_INSTRUCTION:_ Print the listing below verbatim, line for line, leaving out the pictures.

┌─ GIVEN DATA

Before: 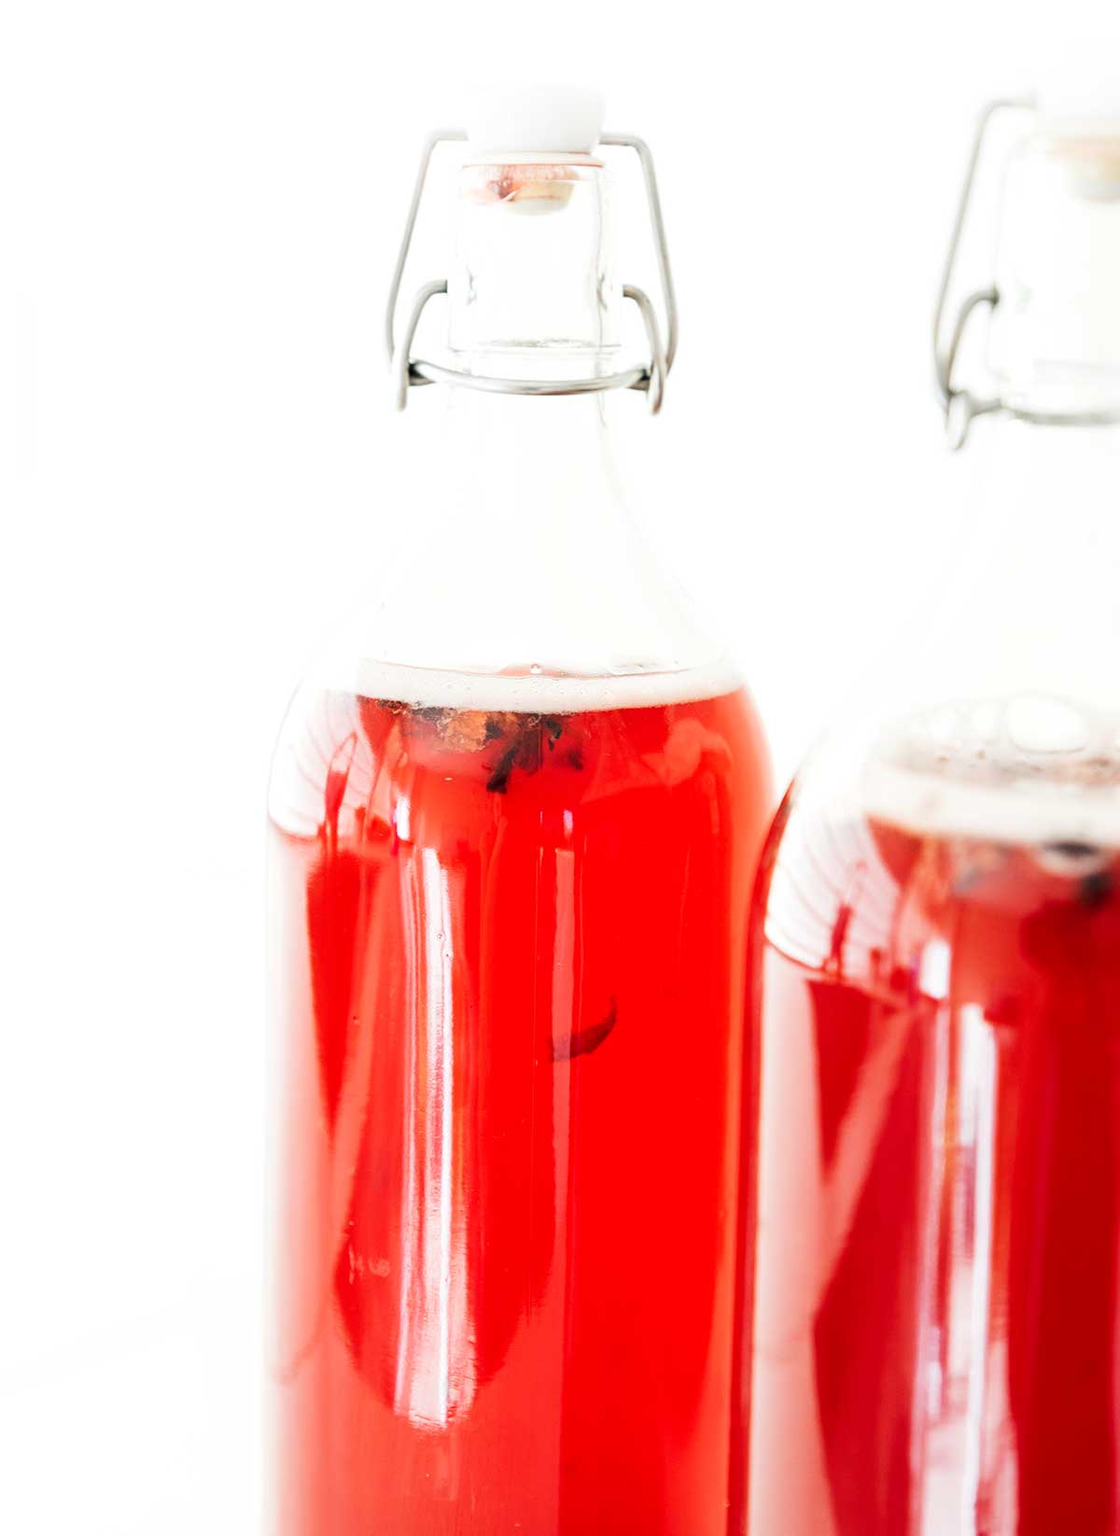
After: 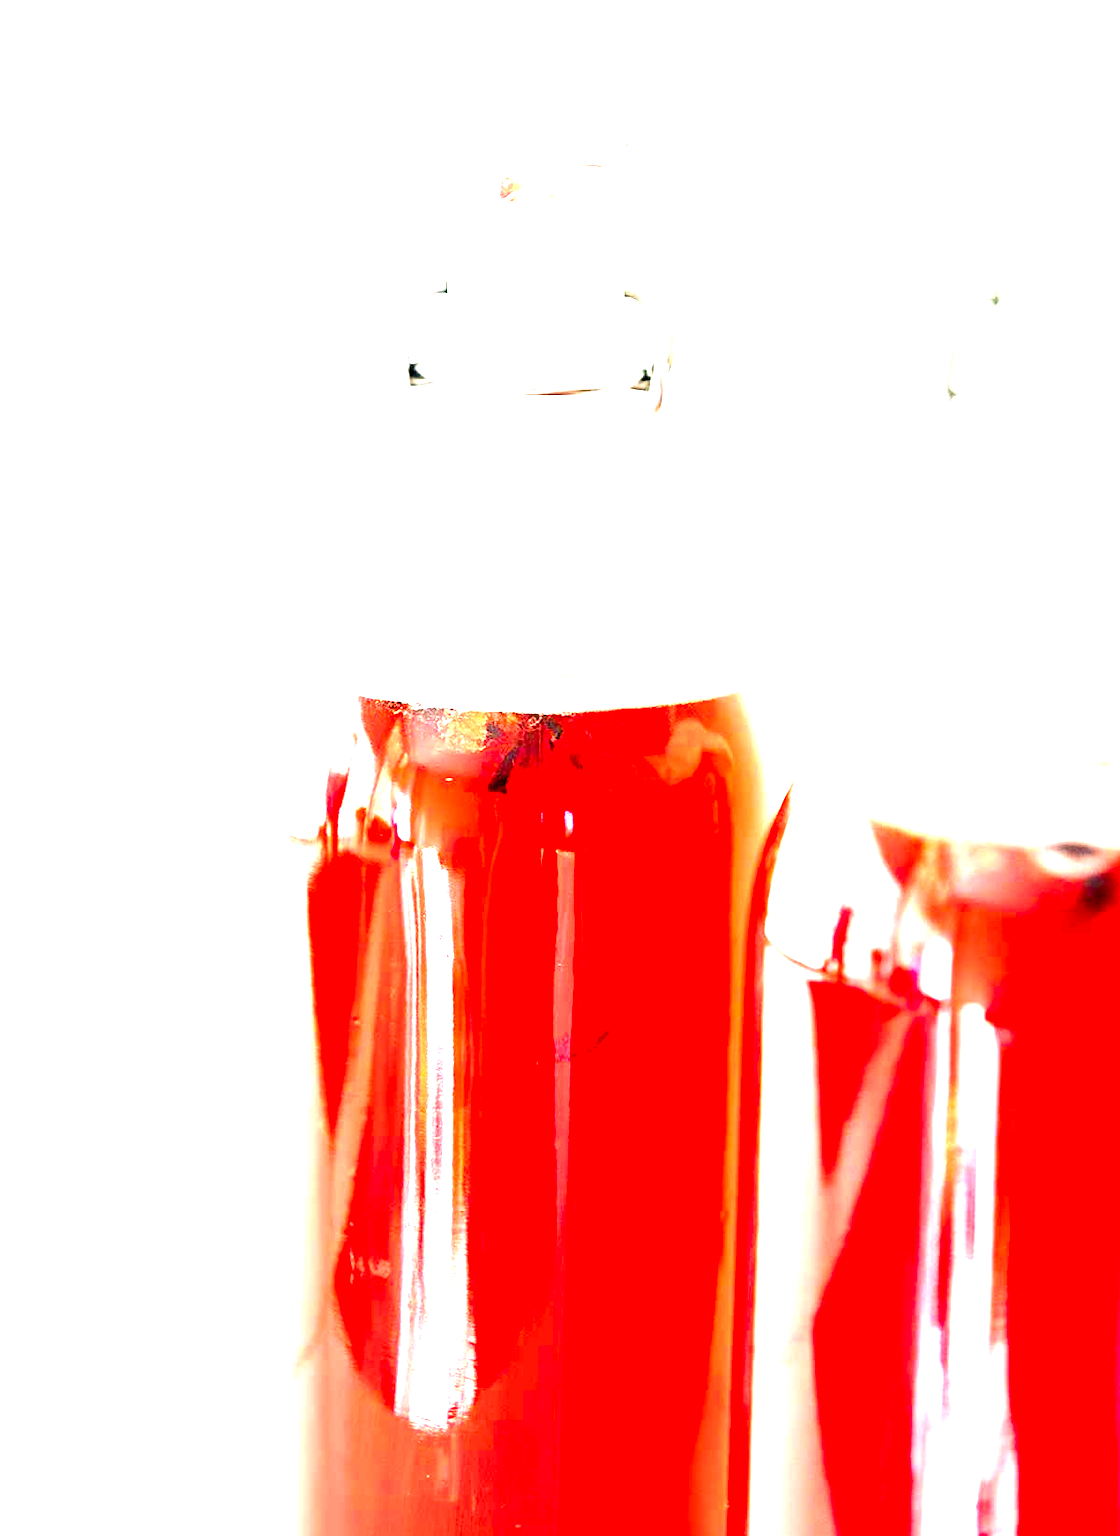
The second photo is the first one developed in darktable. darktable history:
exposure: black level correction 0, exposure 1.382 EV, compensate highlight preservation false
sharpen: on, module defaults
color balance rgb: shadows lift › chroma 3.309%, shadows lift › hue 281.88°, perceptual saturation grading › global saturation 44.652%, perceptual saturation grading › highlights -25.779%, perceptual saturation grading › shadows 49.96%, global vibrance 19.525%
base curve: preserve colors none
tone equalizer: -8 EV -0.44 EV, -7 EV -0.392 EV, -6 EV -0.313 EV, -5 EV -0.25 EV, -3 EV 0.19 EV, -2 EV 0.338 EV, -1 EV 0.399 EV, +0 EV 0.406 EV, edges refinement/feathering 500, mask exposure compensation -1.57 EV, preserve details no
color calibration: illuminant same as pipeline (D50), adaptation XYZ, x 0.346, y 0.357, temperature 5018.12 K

└─

_PROBLEM SOLUTION:_
Before: 
After: 
The second photo is the first one developed in darktable. darktable history:
exposure: black level correction 0, exposure 1.382 EV, compensate highlight preservation false
sharpen: on, module defaults
color balance rgb: shadows lift › chroma 3.309%, shadows lift › hue 281.88°, perceptual saturation grading › global saturation 44.652%, perceptual saturation grading › highlights -25.779%, perceptual saturation grading › shadows 49.96%, global vibrance 19.525%
base curve: preserve colors none
tone equalizer: -8 EV -0.44 EV, -7 EV -0.392 EV, -6 EV -0.313 EV, -5 EV -0.25 EV, -3 EV 0.19 EV, -2 EV 0.338 EV, -1 EV 0.399 EV, +0 EV 0.406 EV, edges refinement/feathering 500, mask exposure compensation -1.57 EV, preserve details no
color calibration: illuminant same as pipeline (D50), adaptation XYZ, x 0.346, y 0.357, temperature 5018.12 K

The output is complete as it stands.